GUEST EDITORIAL - By Sen. Phil Williams (R-Rainbow City)
July 10, 2013

Obama's "war on coal" bad for Alabama

The Alabama economy is on a positive growth track, but the latest liberal winds blowing in from Washington have the potential to devastate our state's economy.

In 2012 I helped to pass an economic incentive plan in the Alabama Senate designed to grow our economy through coal production. Within weeks of the passage of that legislation, a major announcement from Jim Walter Coal heralded hundreds of new coal-based jobs and several hundred million dollars in investment in the Tuscaloosa area.

Now, just a year later, the Obama administration has announced what is becoming known as the federal “war on coal” by introducing choking regulatory burdens ostensibly designed to reduce carbon emissions. In actual fact, it is a repeat of the Obama administrations failed attempt to pass cap-and-trade legislation in years past.

This administration has shown time and again that its own liberal end justifies its means. There is a predisposition against conventional energy production in the White House and if President Obama cannot have his way in Congress then he will circumvent the system with executive orders and departmental regulations. If this is allowed to go forward it will be devastating blow to Alabama.

Here in Senate District 10, I have a coal-fired plant whose owners have worked hard to comply with what were already increasingly difficult new emissions standards. As a result, they have made a partial switch to natural gas.

But not every coal-fired plant can be retrofitted. Not every power producer can purchase alternative energy sources. It is not cost effective, nor available.

Already one of our major energy suppliers has had to purchase alternative energy from Oklahoma in order to expand its own energy portfolio. Those are not just absorbable costs. Unfunded mandates to revise energy production come at great cost at the production level and those would, unfortunately, get passed on to the citizens of this great state.

At what point does the federal overreach stop? If the war on coal becomes a major liberal offensive in our state then my constituents will face an exorbitant series of rate increases – and I will not sit idly by and watch it happen.

Aside from impacting Alabamians on their monthly power bills, we would face the loss of jobs for our citizens. Our neighbors in Georgia have already seen the loss of hundreds of good-paying jobs after liberal environmental activists forced the closure of multiple coal-fired plants.

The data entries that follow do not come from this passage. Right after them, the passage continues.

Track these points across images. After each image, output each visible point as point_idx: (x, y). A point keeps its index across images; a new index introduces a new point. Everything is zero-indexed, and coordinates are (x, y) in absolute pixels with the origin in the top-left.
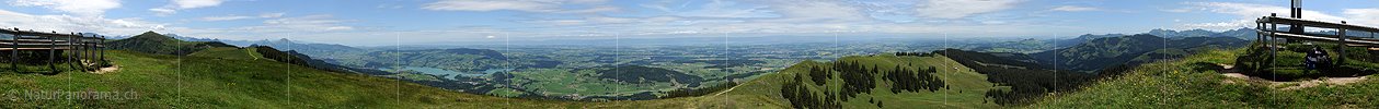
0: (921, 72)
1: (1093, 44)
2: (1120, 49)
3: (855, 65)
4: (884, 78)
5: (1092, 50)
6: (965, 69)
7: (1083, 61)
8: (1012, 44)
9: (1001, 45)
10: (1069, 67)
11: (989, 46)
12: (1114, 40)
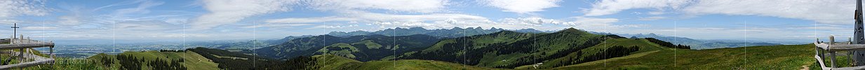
0: (173, 63)
1: (293, 42)
2: (310, 45)
3: (130, 57)
4: (148, 65)
5: (292, 46)
6: (206, 61)
7: (286, 53)
8: (242, 43)
9: (235, 44)
10: (278, 57)
11: (228, 45)
12: (306, 39)
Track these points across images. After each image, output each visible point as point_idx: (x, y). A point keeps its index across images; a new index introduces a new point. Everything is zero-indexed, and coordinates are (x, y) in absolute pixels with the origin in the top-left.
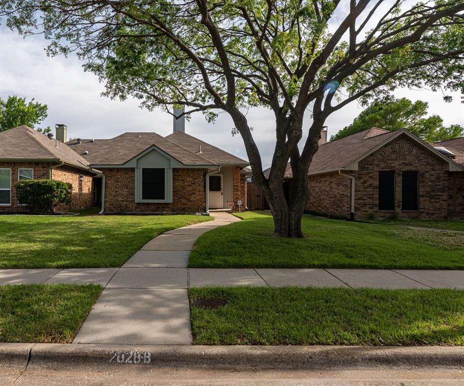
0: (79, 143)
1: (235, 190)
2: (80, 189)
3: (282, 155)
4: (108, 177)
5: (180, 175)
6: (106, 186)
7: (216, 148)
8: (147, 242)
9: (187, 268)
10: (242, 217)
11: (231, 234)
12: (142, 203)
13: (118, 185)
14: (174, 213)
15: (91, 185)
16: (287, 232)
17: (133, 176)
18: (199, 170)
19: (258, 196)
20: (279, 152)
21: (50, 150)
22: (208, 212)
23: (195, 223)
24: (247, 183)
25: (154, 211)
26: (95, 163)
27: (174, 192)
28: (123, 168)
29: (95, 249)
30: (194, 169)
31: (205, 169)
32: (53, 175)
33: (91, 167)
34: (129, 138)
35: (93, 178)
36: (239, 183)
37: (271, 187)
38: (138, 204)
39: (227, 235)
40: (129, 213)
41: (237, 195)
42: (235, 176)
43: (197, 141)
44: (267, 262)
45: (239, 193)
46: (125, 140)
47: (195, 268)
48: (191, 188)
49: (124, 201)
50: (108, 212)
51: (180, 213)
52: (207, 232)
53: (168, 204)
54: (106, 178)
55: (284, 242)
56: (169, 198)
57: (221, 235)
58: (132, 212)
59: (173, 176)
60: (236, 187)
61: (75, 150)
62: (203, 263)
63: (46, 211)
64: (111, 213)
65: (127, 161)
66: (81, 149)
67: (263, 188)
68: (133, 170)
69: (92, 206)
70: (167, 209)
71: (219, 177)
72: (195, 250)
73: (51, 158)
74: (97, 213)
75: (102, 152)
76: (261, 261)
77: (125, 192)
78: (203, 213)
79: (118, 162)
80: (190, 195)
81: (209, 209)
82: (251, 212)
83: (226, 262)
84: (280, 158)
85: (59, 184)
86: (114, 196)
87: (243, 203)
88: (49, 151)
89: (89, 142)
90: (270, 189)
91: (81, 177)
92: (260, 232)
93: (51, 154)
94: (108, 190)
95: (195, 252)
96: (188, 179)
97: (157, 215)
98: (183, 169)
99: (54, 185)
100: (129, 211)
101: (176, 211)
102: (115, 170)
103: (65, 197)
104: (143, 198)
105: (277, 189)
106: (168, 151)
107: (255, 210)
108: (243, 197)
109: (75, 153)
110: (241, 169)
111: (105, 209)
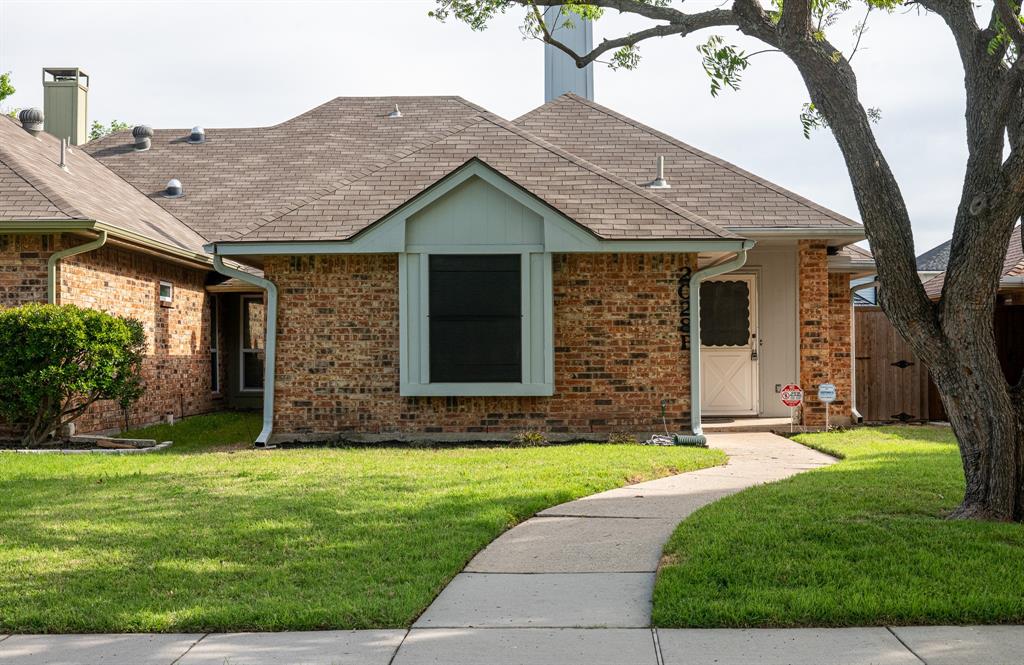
0: (142, 146)
1: (809, 340)
2: (163, 343)
3: (987, 212)
4: (290, 291)
5: (584, 282)
6: (279, 331)
7: (728, 166)
8: (484, 546)
9: (650, 627)
10: (839, 449)
11: (801, 511)
12: (429, 399)
13: (329, 323)
14: (560, 436)
15: (198, 325)
16: (1011, 502)
17: (389, 285)
18: (659, 258)
19: (902, 364)
20: (976, 200)
21: (49, 183)
22: (699, 430)
23: (655, 474)
24: (857, 309)
25: (480, 430)
26: (236, 237)
27: (557, 349)
28: (350, 256)
29: (296, 569)
30: (642, 255)
31: (687, 255)
32: (63, 287)
33: (222, 250)
34: (350, 119)
35: (208, 294)
36: (824, 313)
37: (949, 329)
38: (413, 401)
39: (785, 513)
40: (375, 438)
41: (816, 359)
42: (806, 282)
43: (645, 137)
44: (934, 604)
45: (824, 352)
46: (335, 128)
47: (677, 626)
48: (629, 336)
49: (353, 391)
50: (292, 436)
51: (583, 436)
52: (708, 507)
53: (534, 400)
54: (279, 299)
55: (999, 538)
56: (538, 374)
57: (765, 515)
58: (387, 437)
59: (556, 284)
60: (810, 329)
61: (124, 176)
62: (708, 610)
63: (45, 435)
64: (303, 438)
65: (365, 224)
66: (153, 170)
67: (921, 333)
68: (390, 261)
69: (206, 412)
70: (531, 422)
71: (742, 288)
72: (673, 570)
73: (59, 216)
74: (248, 440)
75: (242, 182)
76: (913, 599)
77: (358, 352)
78: (681, 438)
79: (326, 232)
80: (625, 363)
81: (705, 419)
82: (875, 432)
83: (788, 607)
84: (983, 224)
85: (93, 325)
86: (311, 371)
87: (843, 392)
88: (47, 189)
89: (184, 140)
90: (944, 338)
91: (163, 291)
92: (911, 504)
93: (58, 203)
94: (288, 346)
95: (674, 576)
96: (617, 295)
97: (491, 444)
98: (595, 259)
99: (78, 327)
100: (376, 430)
101: (565, 430)
102: (317, 264)
103: (120, 377)
104: (435, 378)
105: (971, 339)
106: (529, 181)
107: (892, 423)
108: (840, 369)
109: (129, 189)
110: (833, 251)
111: (275, 424)
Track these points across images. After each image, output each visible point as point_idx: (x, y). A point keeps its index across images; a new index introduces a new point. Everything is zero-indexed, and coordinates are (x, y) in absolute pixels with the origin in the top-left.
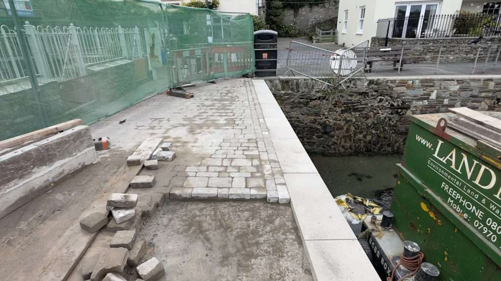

And industry as a whole will see the rate increases that come from the Obama mandate as a deterrent to expansion. It is a dire scenario.

Two years ago I sponsored a resolution in the Senate calling on the Obama administration to lift its moratorium on Gulf Coast Oil licensing. I believe in Alabama energy production. We have great deposits of coal, natural gas, and oil and the ability to extract and convert those resources are key to our growing economy. And while I am not opposed to alternative energy sources per se, I am opposed to mandating their unproven use and limiting the ability to effectively and responsibly make use of the assets already in our possession.

I am committed to pushing back on the liberal federal overreach, and this latest installment of activism in the form of federal regulatory burdens is overreach of the worst kind.

It is bad for Alabama, and bad for Alabamians.